Furthermore , Section 60(5) provides: “The presiding officer shall transfer the results including total number of accredited voters and the results of the ballot in a manner as prescribed by the Commission”
INEC through what is at best subsidiary legislation, has introduced regulations and guidelines most of which are contained in its manual, but this does not contradict the above provisions of the Electoral Act 2022, because if INEC determines the procedure as provided under the Electoral Act, it stands to reason that it can vary its own guidelines since it has the power to determine its own procedure. As the Petitioners themselves state in their Petitions, INEC merely gave assurances; whereas, in Kenya, the biometric electronic transmission system was backed by the force of primary legislation, and could equally be tied to the 2010 Kenya Constitution with regard to election administration. Is this an oversight by our lawmakers, or perhaps, deliberate? Your guess is as good as mine.
Bar Codes
As the Chief Justice of Kenya queried if some of the ballot papers have bar codes, shouldn’t all of them have bar codes? Under the Electoral Act 2022, this is once again left to the discretion of the returning officer, thereby leaving scope for the possibility of malpractice or manipulation. Section 63 (2) of the Electoral Act 2022 provides;
“If the returning officer is satisfied that a ballot paper which does not bear the official mark was from a book of ballot papers which was furnished to the presiding officer of the polling unit in which the vote was cast for use at the election in question, he or she shall, notwithstanding the absence of the official mark, count that ballot paper.”
Conclusion
There are in fact, four avenues via which courts can be involved in electoral matters:
(1) judicial review for constitutional validity;
(2) criminal jurisdiction over electoral offences;
(3) a disputed return petition;
(4) judicial review of electoral administration.

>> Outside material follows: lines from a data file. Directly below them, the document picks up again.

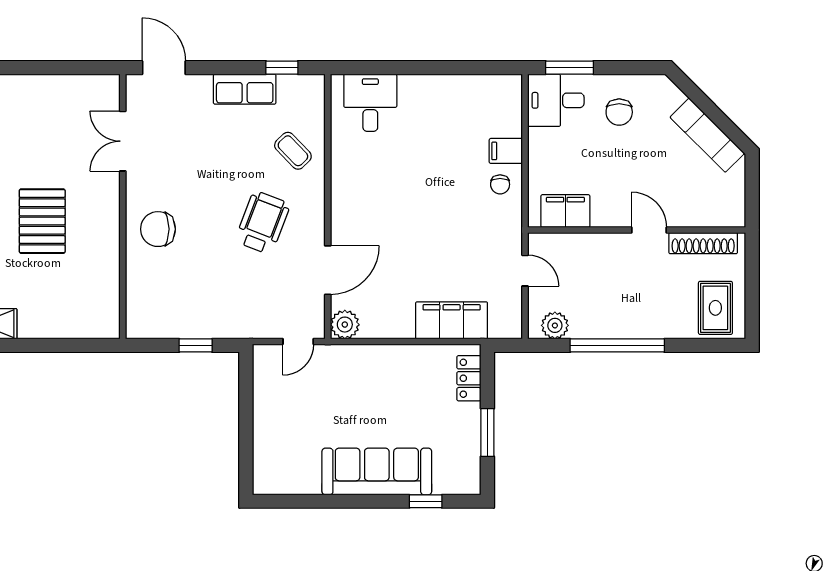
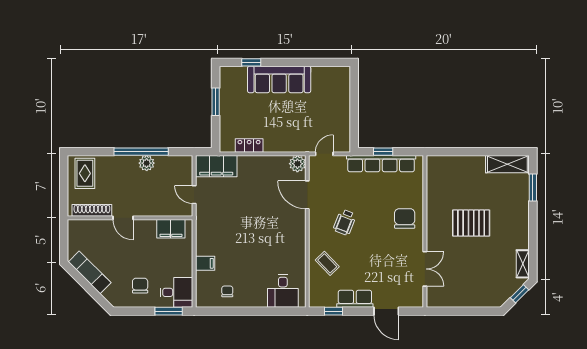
door: (164, 68) -> (386, 311), moved
chair: (500, 184) -> (227, 291), moved
pallet: (42, 221) -> (471, 223), turned 90
wheelchair: (262, 223) -> (345, 222), width x0.73, depth x0.73
chair: (158, 229) -> (405, 219), turned -90
door: (328, 270) -> (307, 195), hinge flipped
filing cabinet: (452, 320) -> (216, 166), moved
row of seats: (199, 325) -> (381, 164), added
plant: (555, 325) -> (147, 163), moved
locker: (469, 378) -> (249, 146), moved, turned -90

The first issue under our laws as with Kenya, at least, in so far as it relates to Presidential election petitions, is that they should ideally be instituted at the Supreme Court. The second issue is not common, but it relates to criminal jurisdiction which should begin at the High Court level. The third is already provided for under our Electoral Act, and all disputed petitions begin at specially constituted tribunals, other than the Presidential election petition which begins at the Court of Appeal. The fourth category which is the power to grant injunctions or declarations to proactively ensure compliance with electoral administration, is perhaps, a bit more technical; but, as noted in Odinga & Anor v IEBC & Ors (Supra) the Kenyan Supreme Court was able to craft its own issues for determination as follows:
(i) Whether the 2017 Presidential Election was conducted in accordance with the principles laid down in the Constitution and the law relating to elections.
(ii) Whether there were irregularities and illegalities committed in the conduct of the 2017 Presidential Election.
iii) If there were irregularities and illegalities, what was their impact, if any, on the integrity of the election?
(iv) What consequential orders, declarations and reliefs should this court grant, if any?
This approach enabled the Kenyan Supreme Court reach a definitive and decisive decision on the Presidential election petition, within a relatively short period of time. The Presidential election petition, was virtually treated like a judicial review application. A Constitutional amendment would be necessary here in Nigeria, for us to be able to get anywhere near the Odinga standard; but, as already noted, if the National Assembly have their own agenda, it becomes a near impossibility. Realistically, it can only be achieved by redrafting our Constitution. Significantly, Kenya has already had three redrafts of their Constitution, the most recent being in 2010 and approved by about 67% of the population in a referendum. In Nigeria we are yet to have a redraft, and instead, remain stuck with the occasional amendments; but, to whose benefit, I wonder?